The point is, you want to choose colors that a) feel true to who you are as a brand, and b) as a result, are going to speak to the customers you’re targeting with your branding. Are you masculine or feminine? Playful or serious? Modern or classic? In-your-face or laid-back? Once you know who you are, you can choose the colors that best align with that personality—and will have a biggest impact on your target audience. If you need help figuring out the right color for your brand, plug your brand traits into our 99designs Logo Color Chooser to find a winning hue!
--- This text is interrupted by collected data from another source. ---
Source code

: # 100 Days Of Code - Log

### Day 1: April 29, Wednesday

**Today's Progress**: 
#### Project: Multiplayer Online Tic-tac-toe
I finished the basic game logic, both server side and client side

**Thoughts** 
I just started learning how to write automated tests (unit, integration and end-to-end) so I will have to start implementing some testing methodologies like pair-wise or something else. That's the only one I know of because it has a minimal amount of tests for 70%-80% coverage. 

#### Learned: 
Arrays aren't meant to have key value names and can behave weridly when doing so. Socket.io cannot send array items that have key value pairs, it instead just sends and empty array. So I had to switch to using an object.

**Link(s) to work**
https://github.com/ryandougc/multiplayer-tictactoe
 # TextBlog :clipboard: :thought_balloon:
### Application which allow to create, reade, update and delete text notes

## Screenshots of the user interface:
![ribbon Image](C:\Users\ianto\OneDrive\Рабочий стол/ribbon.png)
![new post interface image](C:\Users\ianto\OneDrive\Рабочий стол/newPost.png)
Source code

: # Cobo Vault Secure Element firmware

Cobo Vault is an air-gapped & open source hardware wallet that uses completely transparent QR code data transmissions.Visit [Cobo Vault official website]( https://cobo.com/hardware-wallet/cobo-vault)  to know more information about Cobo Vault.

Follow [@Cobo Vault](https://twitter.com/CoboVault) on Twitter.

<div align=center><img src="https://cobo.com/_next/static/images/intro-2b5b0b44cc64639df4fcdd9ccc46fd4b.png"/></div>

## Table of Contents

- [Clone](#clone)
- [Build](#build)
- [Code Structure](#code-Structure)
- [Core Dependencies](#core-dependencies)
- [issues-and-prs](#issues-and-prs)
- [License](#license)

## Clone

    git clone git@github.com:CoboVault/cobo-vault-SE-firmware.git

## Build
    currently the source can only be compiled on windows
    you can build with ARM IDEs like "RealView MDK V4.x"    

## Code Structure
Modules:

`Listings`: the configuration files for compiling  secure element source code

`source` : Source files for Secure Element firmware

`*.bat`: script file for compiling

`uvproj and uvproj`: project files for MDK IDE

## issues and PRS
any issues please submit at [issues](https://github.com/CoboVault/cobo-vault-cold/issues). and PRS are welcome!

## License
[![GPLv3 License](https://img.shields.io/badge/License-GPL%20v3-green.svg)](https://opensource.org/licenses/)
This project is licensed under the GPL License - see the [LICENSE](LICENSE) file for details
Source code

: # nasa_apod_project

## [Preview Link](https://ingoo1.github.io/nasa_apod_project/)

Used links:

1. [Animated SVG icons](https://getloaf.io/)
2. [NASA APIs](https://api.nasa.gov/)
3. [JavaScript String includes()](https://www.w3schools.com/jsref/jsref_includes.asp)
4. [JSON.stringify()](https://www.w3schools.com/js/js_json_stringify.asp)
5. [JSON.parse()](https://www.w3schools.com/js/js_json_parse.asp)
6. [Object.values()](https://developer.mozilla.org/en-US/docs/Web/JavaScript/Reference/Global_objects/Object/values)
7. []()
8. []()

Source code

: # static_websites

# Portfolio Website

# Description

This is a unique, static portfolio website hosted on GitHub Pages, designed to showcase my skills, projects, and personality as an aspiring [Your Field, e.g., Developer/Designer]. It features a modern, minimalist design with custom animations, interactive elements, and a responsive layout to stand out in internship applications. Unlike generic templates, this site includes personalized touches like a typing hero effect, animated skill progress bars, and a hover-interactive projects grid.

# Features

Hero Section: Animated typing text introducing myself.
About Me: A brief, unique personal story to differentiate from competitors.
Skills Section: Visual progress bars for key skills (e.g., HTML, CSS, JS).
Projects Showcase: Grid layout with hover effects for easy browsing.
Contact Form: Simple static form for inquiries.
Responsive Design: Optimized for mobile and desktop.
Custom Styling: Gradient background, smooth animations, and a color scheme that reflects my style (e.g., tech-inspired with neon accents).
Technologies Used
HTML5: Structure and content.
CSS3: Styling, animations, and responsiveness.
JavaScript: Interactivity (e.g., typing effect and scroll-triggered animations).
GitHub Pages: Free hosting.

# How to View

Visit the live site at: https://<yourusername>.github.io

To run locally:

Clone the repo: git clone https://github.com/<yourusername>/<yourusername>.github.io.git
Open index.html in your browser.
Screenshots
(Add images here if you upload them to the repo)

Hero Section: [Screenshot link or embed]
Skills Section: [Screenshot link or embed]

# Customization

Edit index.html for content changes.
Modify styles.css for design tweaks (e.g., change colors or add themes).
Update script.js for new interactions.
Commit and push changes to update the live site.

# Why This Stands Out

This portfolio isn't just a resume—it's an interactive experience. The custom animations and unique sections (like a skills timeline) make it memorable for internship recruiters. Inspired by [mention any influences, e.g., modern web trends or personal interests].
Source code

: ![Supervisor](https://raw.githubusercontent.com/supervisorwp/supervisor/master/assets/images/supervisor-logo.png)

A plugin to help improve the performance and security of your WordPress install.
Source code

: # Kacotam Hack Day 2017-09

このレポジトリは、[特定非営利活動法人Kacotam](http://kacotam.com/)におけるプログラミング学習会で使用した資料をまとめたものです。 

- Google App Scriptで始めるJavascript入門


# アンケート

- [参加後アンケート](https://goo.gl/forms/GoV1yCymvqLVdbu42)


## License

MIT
If you’re in need of a little extra inspiration in choosing the most impactful colors for your logo design, one of the best places to look?
Now, don’t get us wrong—we’re not saying you should rip the color palette straight from your competitor’s logo design. But checking out your competitors will give you a sense of what’s working, what’s not working, and any color trends that are happening in your industry—all of which you can use to help choose the best colors for your brand.
So, for example, if you’re in the world of healthcare, chances are pretty much all of your competitors are working with the color blue. Which makes sense—according to color psychology, blue inspires a sense of trust (and we can’t think of people you’d want to trust more than your healthcare team). On the flip side, if you’re running a retail business, you’ll see a lot more red with your competitors, since red can increase excitement—and the more excited people feel, the more they’re going to buy.
You don’t have to follow trends (sometimes, it’s better to go against the grain!), but keeping your finger on the pulse of what’s going on in your industry will give you key color insights that can help drive the logo design process.
When it comes down to it, choosing the right colors for your logo is all about understanding the psychology of color. And now that you know how to choose the colors that feel most like your brand—and inspire the right kind of reaction in your audience—all that’s left to do is get choosing!